**INFORMATION SUPPLIED:**
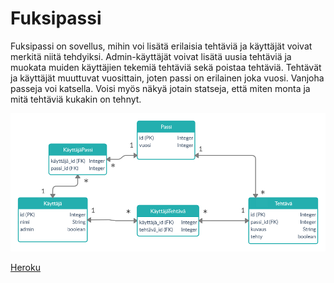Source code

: # Fuksipassi

Fuksipassi on sovellus, mihin voi lisätä erilaisia tehtäviä ja käyttäjät voivat merkitä niitä tehdyiksi. Admin-käyttäjät voivat lisätä uusia tehtäviä ja muokata muiden käyttäjien tekemiä tehtäviä sekä poistaa tehtäviä. Tehtävät ja käyttäjät muuttuvat vuosittain, joten passi on erilainen joka vuosi. Vanjoha passeja voi katsella.
Voisi myös näkyä jotain statseja, että miten monta ja mitä tehtäviä kukakin on tehnyt.

![alt text](https://github.com/essipe/fuksipassi/blob/master/dokumentaatio/Tietokantakaavio1.png)

[Heroku](https://morning-shore-70960.herokuapp.com/)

**YOUR OBJECTIVE:**
Could you reproduce the data above with each "tehtäviä" swapped for "suorituksia", leaving everything else untouched and omitting the pictures?

**ANSWER BOX:**
Source code

: # Fuksipassi

Fuksipassi on sovellus, mihin voi lisätä erilaisia suorituksia ja käyttäjät voivat merkitä niitä tehdyiksi. Admin-käyttäjät voivat lisätä uusia suorituksia ja muokata muiden käyttäjien tekemiä suorituksia sekä poistaa suorituksia. Tehtävät ja käyttäjät muuttuvat vuosittain, joten passi on erilainen joka vuosi. Vanjoha passeja voi katsella.
Voisi myös näkyä jotain statseja, että miten monta ja mitä suorituksia kukakin on tehnyt.

![alt text](https://github.com/essipe/fuksipassi/blob/master/dokumentaatio/Tietokantakaavio1.png)

[Heroku](https://morning-shore-70960.herokuapp.com/)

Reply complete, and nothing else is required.